## EXTRACT PROVIDED
━━━

Takeaway: Our 2 cents – This company is growing because it could, not bc it should. The financial model needs to change, but won’t. Still a short.
Nothing came from the numbers or the conference call that dissuades us from being short this stock. Yes, it was an in-line print, which is a slight victory for a company that has missed four of the past eight quarters. But 9% revenue growth deleveraging to 1% EBIT growth is anything but impressive. In fact, the two categories that are hurting the comp the most – guns and golf – are two of the categories where Dick’s Brick & Mortar stores should have the best competitive advantage (ie you don’t buy a Mossberg 12-guage or a $500 Taylor-Made driver on Amazon). Our point here is that DKS is adding new stores because it could – not because it should. Current store count is 691, and management will continue to march toward 1,100. That’s a bad idea. We think that the company should stop growing and change up its financial model to maintain its footprint and buy back stock. But that’s not what it will do.

━━━

## DATA EXTRACT
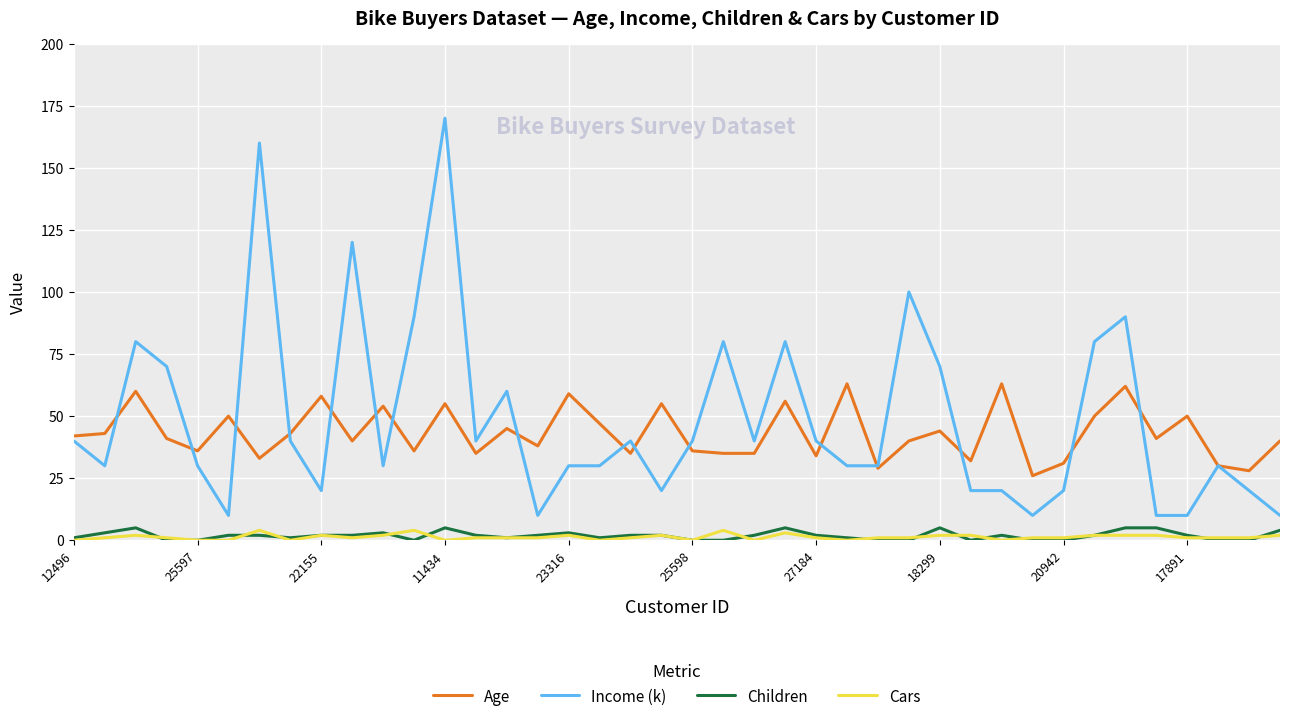

How many series are shown in this chart?

4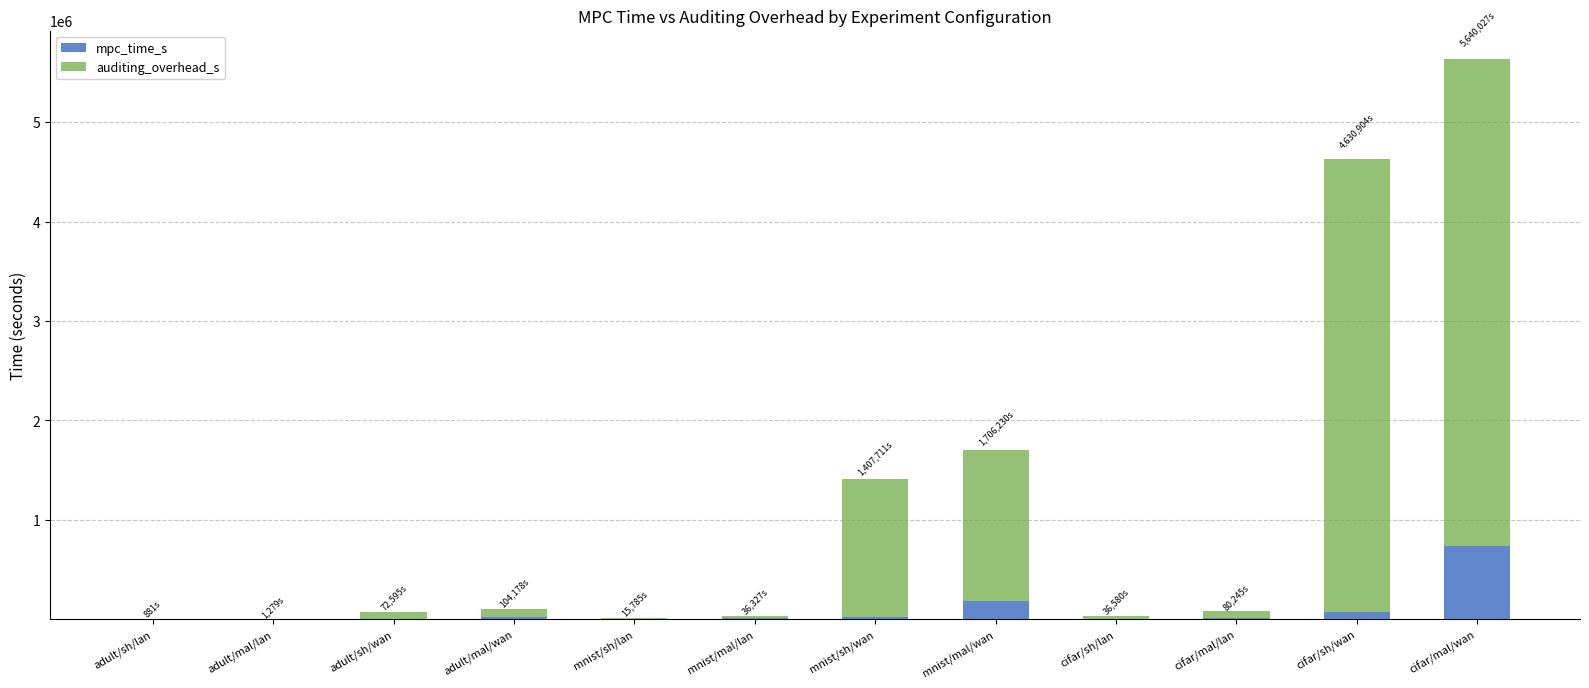

At which category is the sum across all series the highest?

cifar/mal/wan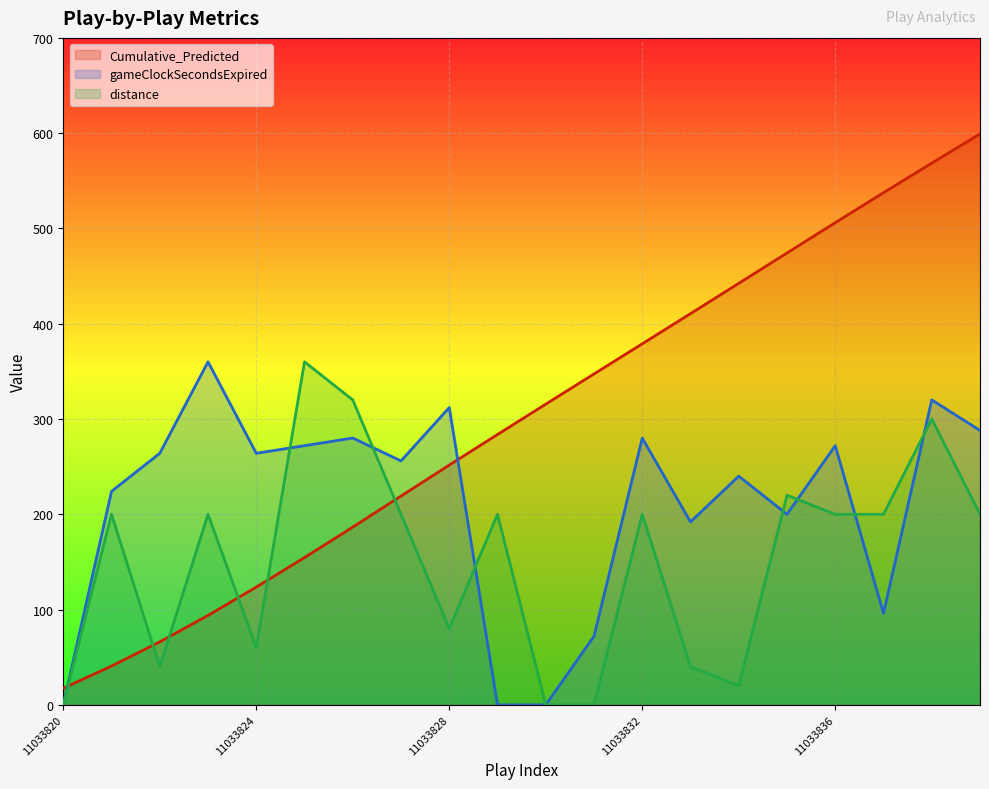

At which label is Cumulative_Predicted closest to 308?

11033830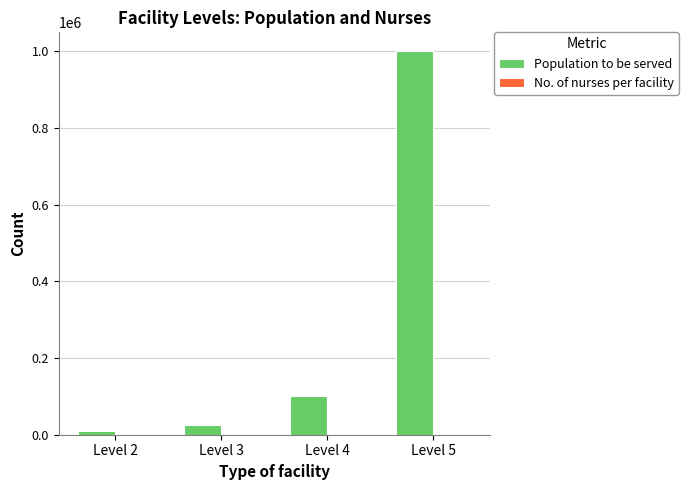

What is the maximum value shown in the chart?

1000000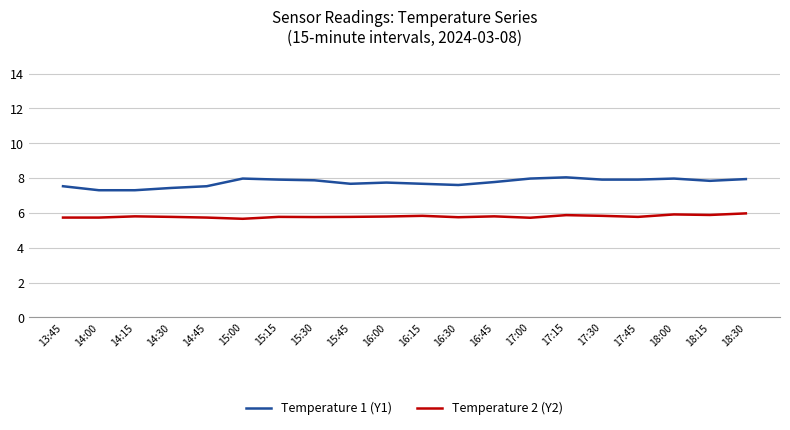

Rank the series at 18:30 from highest to lowest value.

Temperature 1 (Y1), Temperature 2 (Y2)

━━━

## REQUIRED TASKS
1. According to the stock commentary, what is the current store count of Dick's Sporting Goods?
2. List every step the stock commentary says the company should take instead of its present course.
3. Continue the stock commentary on Dick's Sporting Goods with one further paragraph.
The items are independent material, unrelated to the stock commentary.

## RESULTS OF THE EXERCISE
1. The current store count is 691.

2.
- Stop growing
- Change up its financial model
- Maintain its footprint
- Buy back stock

3.
We think that near-peak gross margins can’t co-exist for long with peak productivity and a trough SG&A ratio. In fact, the company leveraged SG&A this quarter by 40bps on only a 1% comp. That’s not sustainable. We understand that this is a ‘best in breed’ company, but so is Macy’s, and we wouldn’t touch that one either. We’ll see where consensus numbers shake out over the next few days to determine how loud we should get on the short side.